Construction of flood loss function for cities lacking disaster data based on three-dimensional (object-function-array) data processing

Sci Total Environ. 2021 Jun 15:773:145649. doi: 10.1016/j.scitotenv.2021.145649. Epub 2021 Feb 5.

Abstract

Reliable loss estimation is crucial for flood risk management. As the current standard form of flood loss assessment, it is difficult to fit the Flood Inundated Depth-Loss Rate Function (FILF) due to the lack of historical data in most inland arid and semi-arid plain cities. To address the current trend of increasing flood risk, it has become increasingly important to develop a scientific and reasonable loss assessment function or model for these cities. Therefore, the flood loss rate data of several cities were transferred through amplified characteristic indices to form a loss rate transfer vector of cities lacking disaster data based on the analogy principle. Three-dimensional data processing rules were then set, including the priority sequence of object dimensional variance and the greatest correlation coefficient (CC) of the joint dimension of function and array. Finally, a FILF of cities lacking disaster data was constructed after three-level optimization.
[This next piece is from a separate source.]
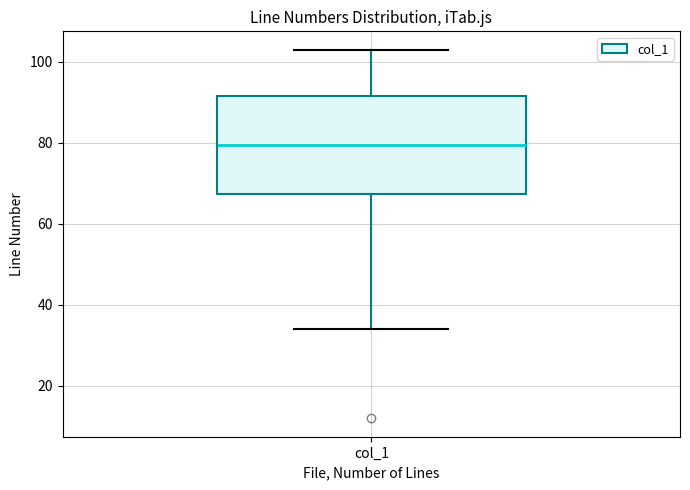

Where does the lower whisker of the box for col_1 end on the y-axis? The values are not printed on the chart, so give them approximately, as read against the axis.

34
The FILF of eight property types was calculated taking Zhengzhou City, China, as the study area. The optimal function and array dimensions were F6 (Biquadratic) and D4-D6, respectively. All CCs exceeded 0.9935, with an average of 0.9971. The joint fitting results also showed that the function dimension was more sensitive to the FILF than the array dimension. The simulated total flood loss of the Jinshui District in 20 years was 2.46 billion yuan, and there was clear spatial disparity in economic loss. This study is expected to resolve the problem of the absence of a loss function in cities or regions lacking data to support urban flood risk management.

Keywords: Beta distribution; Correlation coefficient; Data mining; Space transfer; Three-level optimization.